§ Exercise requirements:
Word for word, write the records out again, but omit each picture.

Page-level text extractions:
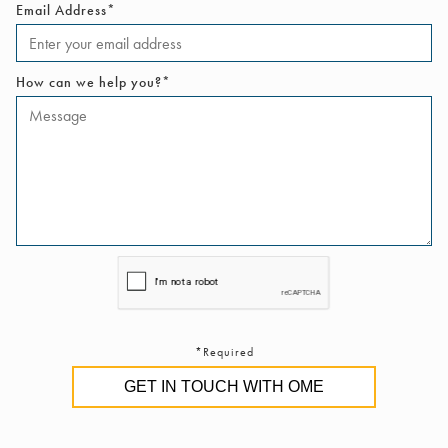
Email Address*
How can we help you?*
*Required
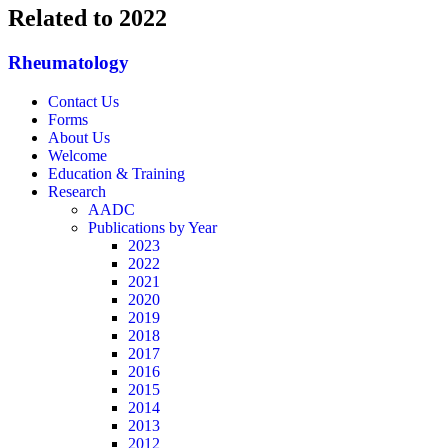
Related to 2022
Rheumatology
Contact Us
Forms
About Us
Welcome
Education & Training
Research
AADC
Publications by Year
2023
2022
2021
2020
2019
2018
2017
2016
2015
2014
2013
2012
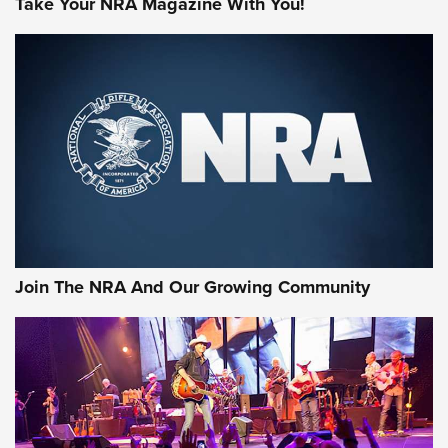
Take Your NRA Magazine With You!
MORE NRA SHOOTING
MORE INTERESTS
Join The NRA And Our Growing Community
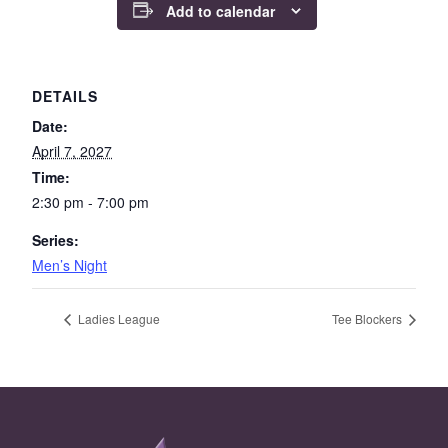
Add to calendar
DETAILS
Date:
April 7, 2027
Time:
2:30 pm - 7:00 pm
Series:
Men’s Night
Ladies League
Tee Blockers
Page Footer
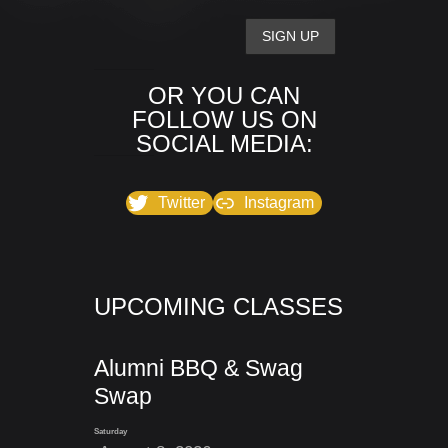
OR YOU CAN
FOLLOW US ON
SOCIAL MEDIA:
Twitter
Instagram
UPCOMING CLASSES
Alumni BBQ & Swag
Swap
Saturday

§ Answer:
Email Address*
How can we help you?*
*Required
Related to 2022
Rheumatology
Contact Us
Forms
About Us
Welcome
Education & Training
Research
AADC
Publications by Year
2023
2022
2021
2020
2019
2018
2017
2016
2015
2014
2013
2012
Take Your NRA Magazine With You!
MORE NRA SHOOTING
MORE INTERESTS
Join The NRA And Our Growing Community
Add to calendar
DETAILS
Date:
April 7, 2027
Time:
2:30 pm - 7:00 pm
Series:
Men’s Night
Ladies League
Tee Blockers
Page Footer
OR YOU CAN
FOLLOW US ON
SOCIAL MEDIA:
Twitter
Instagram
UPCOMING CLASSES
Alumni BBQ & Swag
Swap
Saturday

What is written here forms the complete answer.